On Windows, the code to get the features from qlib should be put under if __name__ == "__main__":

import qlib
from qlib.data import D

if __name__ == "__main__":
    qlib.init(provider_uri="D:\Finance\digital_currency_api\qlib\qlib_data\cn_data")
    df = D.features(D.instruments("all"), ["$close", "$close/Ref($close, 1)-1"])
hanson-young commented 3 years ago

I solved the above problem,thanks.@zhupr

you-n-g commented 3 years ago

@hanson-young

Would you mind sending a PR to improve the docs about this Question and become one of the contributors of Qlib? Other users who have similar confusion will be grateful to you :) Thanks

hanson-young commented 3 years ago

@you-n-g OK, I'd love to contribute pr

you-n-g commented 3 years ago

e.g. You can improve the docs here https://qlib.readthedocs.io/en/latest/FAQ/FAQ.html

It is also OK if you could find any better place.

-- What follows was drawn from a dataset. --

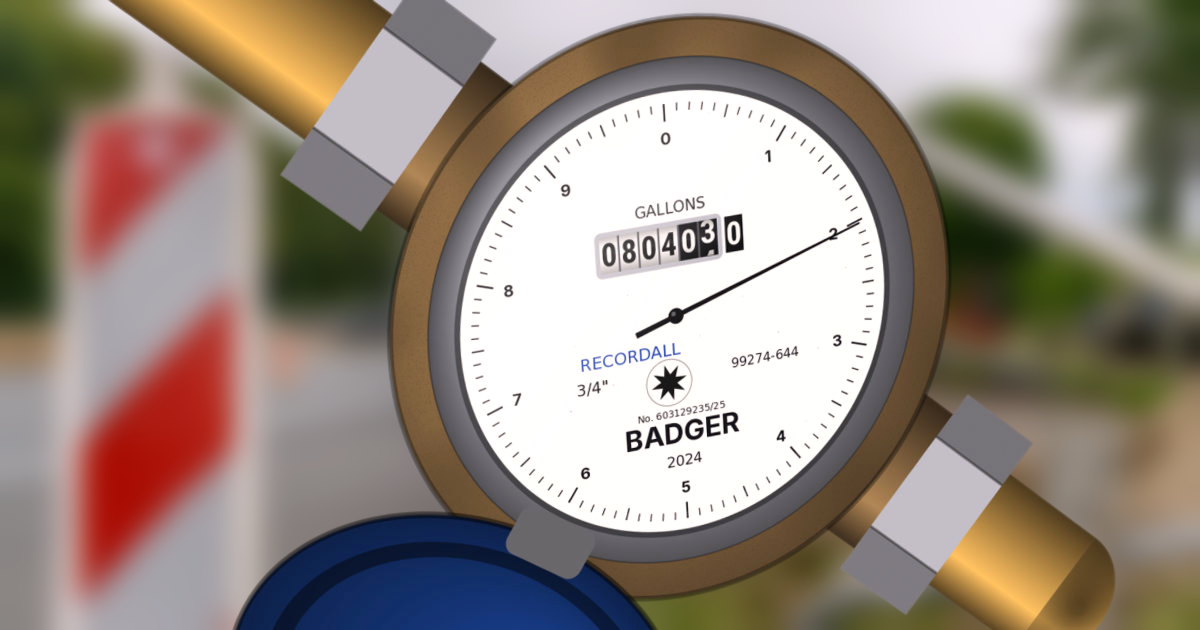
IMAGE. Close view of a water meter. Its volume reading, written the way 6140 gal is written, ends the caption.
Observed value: 804032.0 gal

bbbzhai commented 2 years ago

On Windows, the code to get the features from qlib should be put under if __name__ == "__main__":

import qlib
from qlib.data import D

if __name__ == "__main__":
    qlib.init(provider_uri="D:\Finance\digital_currency_api\qlib\qlib_data\cn_data")
    df = D.features(D.instruments("all"), ["$close", "$close/Ref($close, 1)-1"])

On Mac as well, D.features() need to be used within a function. I try

instruments = ['AAPL']
    fields = ['$close', '$volume', '$open', '$close', '$high', '$low']
    historical_df = D.features(instruments, fields, start_time='2020-01-01', end_time='2022-01-05', freq='day')

it works.

but if I only to get two instruments at the same time:

instruments = ['AAPL', 'ATAI']
    fields = ['$close', '$volume', '$open', '$close', '$high', '$low']
    historical_df = D.features(instruments, fields, start_time='2020-01-01', end_time='2022-01-05', freq='day')

This would fail and trigger QlibCacheException

But if I put them within main, then it's fine.

Don't know if this is a bug.

Wangwuyi123 commented 2 years ago

@bbbzhai Python has a flaw. When using multi-process, you need to enter from main. When multiple stocks are passed in, multi-process will be called by default.